Jerry levantó los brazos y dio una palmada. El sensor apagó todas las luces y los dejó en una penumbra iluminada solo por la ambigua luz de las pantallas de televisión.

Apoyó una mano en el hombro de la mujer y la apartó de sí con un gesto brusco.

«Ahora no», pensó.

– Ahora no -dijo.

– Pero yo…

La voz de la mujer se perdió en un gemido indistinto cuando Jerry, con un nuevo empujón, la apartó aún más.

– Calla y no te muevas -le ordenó secamente.

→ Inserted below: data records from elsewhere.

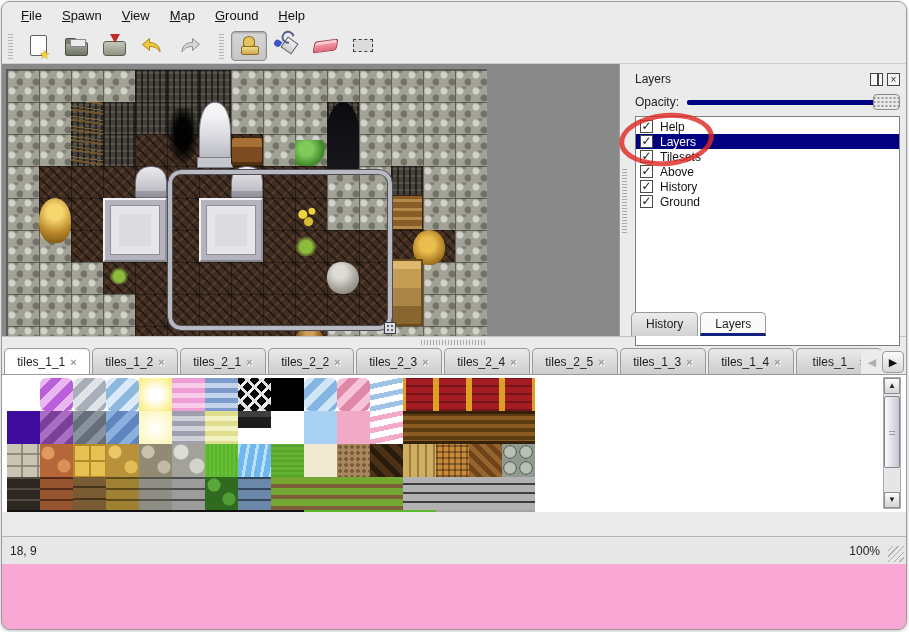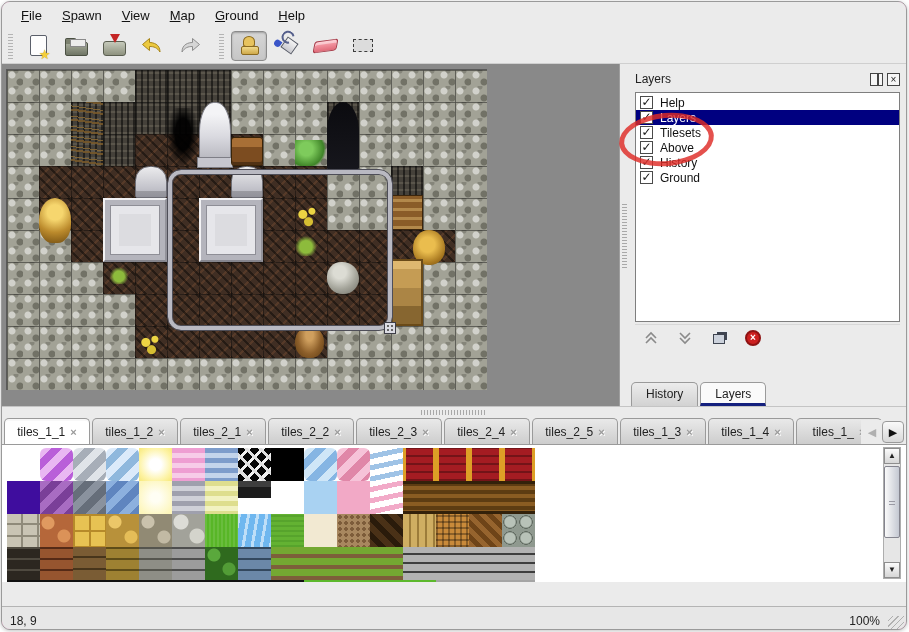--- a/index.html
+++ b/index.html
@@ -34,7 +34,7 @@
   .ic-select { width:20px; height:13px; background:#dcdcdc; border:1px dashed #3c3c3c; }
 
   
-  #central { display:flex; height:342px; }
+  #central { display:flex; height:272px; }
   #map-view { position:relative; width:617px; background:#898989; overflow:hidden; }
   #map-canvas { position:absolute; left:4px; top:5px; width:481px; height:321px; border:1px solid #5a5a5a; background:#3f2d22; }
   .mtile { position:absolute; width:32px; height:32px; }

La mujer sin nombre permaneció inmóvil y Jerry volvió a fijar la mirada en el circuló le la luna, del que la oscuridad ya se había apoderado hasta la mitad. No le importaba que lo que observaba tuviera una sencilla explicación científica. Solo era importante el sentido de lo que veía, solo contaban la alegoría y la mistificación.

Se quedó mirando el eclipse, sintiendo que se hundía en los efectos de la droga y el cansancio físico, hasta que la luna se convirtió en un disco negro ribeteado de luz y colgado en el cielo del infierno.

Entonces cerró los ojos y, mientras se deslizaba en el sueño, Jerry Kho deseó que no volviera nunca.